Etude la Banque Mondiale : Les 6 causes principales du décrochage scolaire des filles

Dans le monde, neuf filles sur dix terminent l’école primaire, mais elles ne sont que trois sur quatre à achever le premier cycle de l’enseignement secondaire. Cependant, dans les pays à faible revenu, moins des deux tiers des filles finissent leurs études primaires et seule une sur trois va au terme du premier cycle du secondaire. Pour les filles qui abandonnent prématurément l’école, les conséquences sont graves.

Selon un rapport de la Banque mondiale, les pertes de productivité et de revenu tout au long de la vie pour les filles n’ayant pas effectué 12 ans d’études sont estimées entre 15 000 et 30 000 milliards de dollars à l’échelle mondiale. En effet, les femmes ayant terminé leurs études secondaires gagnent pratiquement deux fois plus en moyenne que celles privées de cet enseignement et dont les salaires sont beaucoup plus faibles.

L’éducation secondaire universelle pour les filles aurait bien d’autres avantages.  Elle pourrait pratiquement éliminer le mariage des enfants de moins de 18 ans et réduire considérablement le nombre de grossesses précoces (c’est-à-dire avant 18 ans). Elle permettrait aussi d’abaisser le taux de fécondité dans les pays à forte croissance démographique et d’améliorer la capacité de prise de décision et le bien-être psychologique des femmes. Enfin, l’éducation secondaire serait également très bénéfique pour les jeunes enfants, notamment en réduisant la mortalité des moins de cinq ans et la malnutrition.

Pourquoi les adolescentes abandonnent-elles l’école ?

Pour réfléchir à ce qui pourrait être fait pour renforcer les possibilités d’éducation des adolescentes, nous devons comprendre les obstacles qui se dressent sur leur chemin . Les parents interrogés sur les raisons de la déscolarisation de leurs filles invoquent souvent des questions d’argent (frais de scolarité et coûts de renoncement), les mariages et grossesses précoces, des apprentissages insuffisants à l’école et une perte d’intérêt pour les études. L’importance respective de ces différents facteurs peut varier d’un pays à l’autre, mais dans la plupart des cas (et même si cela n’apparaît pas explicitement dans les réponses des parents) les normes sociales et les rôles assignés à chaque sexe affectent aussi la capacité des filles à poursuivre leurs études.

→ À FAIRE:
1. Extrayez du texte, sans rien y changer, le passage qui s'ouvre sur les mots « Selon un rapport de » et se clôt sur « beaucoup plus faibles. ».
2. Répondez aux questions suivantes à l'aide du texte.
(a) Combien de filles sur dix terminent l'école primaire dans le monde ?
(b) À combien sont estimées, à l'échelle mondiale, les pertes de productivité et de revenu pour les filles n'ayant pas effectué 12 ans d'études ?
(c) Chez les enfants de quel âge l'éducation secondaire réduirait-elle la mortalité ?
3. Résumez le texte en deux phrases.

→ DONNÉES FOURNIES:
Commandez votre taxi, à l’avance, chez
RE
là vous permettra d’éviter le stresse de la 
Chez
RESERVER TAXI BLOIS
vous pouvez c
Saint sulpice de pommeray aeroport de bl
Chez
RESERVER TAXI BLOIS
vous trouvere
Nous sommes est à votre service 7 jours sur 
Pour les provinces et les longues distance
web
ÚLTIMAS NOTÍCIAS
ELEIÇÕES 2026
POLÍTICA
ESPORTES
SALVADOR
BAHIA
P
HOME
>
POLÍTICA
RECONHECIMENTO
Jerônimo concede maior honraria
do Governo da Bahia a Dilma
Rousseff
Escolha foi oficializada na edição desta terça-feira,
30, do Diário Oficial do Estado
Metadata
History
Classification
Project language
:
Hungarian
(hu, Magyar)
* * *
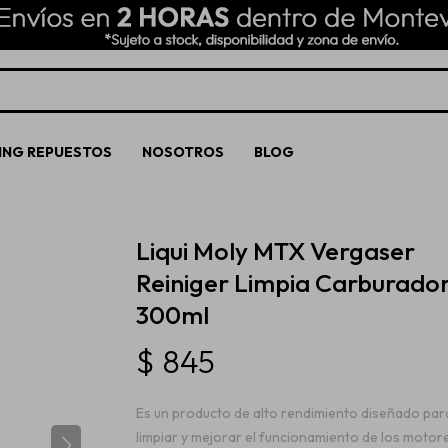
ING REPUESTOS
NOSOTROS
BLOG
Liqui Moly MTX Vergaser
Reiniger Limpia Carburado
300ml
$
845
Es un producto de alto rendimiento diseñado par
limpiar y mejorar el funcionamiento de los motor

→ CORRIGÉS:
1.
Selon un rapport de la Banque mondiale, les pertes de productivité et de revenu tout au long de la vie pour les filles n’ayant pas effectué 12 ans d’études sont estimées entre 15 000 et 30 000 milliards de dollars à l’échelle mondiale. En effet, les femmes ayant terminé leurs études secondaires gagnent pratiquement deux fois plus en moyenne que celles privées de cet enseignement et dont les salaires sont beaucoup plus faibles.

2.
(a) Neuf filles sur dix.
(b) Entre 15 000 et 30 000 milliards de dollars.
(c) Chez les moins de cinq ans.

3. Beaucoup de filles quittent l'école avant la fin du premier cycle du secondaire, surtout dans les pays à faible revenu, avec de lourdes pertes de revenu à la clé, alors qu'une éducation secondaire universelle réduirait notamment les mariages d'enfants, les grossesses précoces et la mortalité des moins de cinq ans. Les parents expliquent la déscolarisation par des questions d'argent, les mariages et grossesses précoces, des apprentissages insuffisants et une perte d'intérêt, tandis que les normes sociales et les rôles assignés à chaque sexe pèsent aussi sur la scolarité des filles.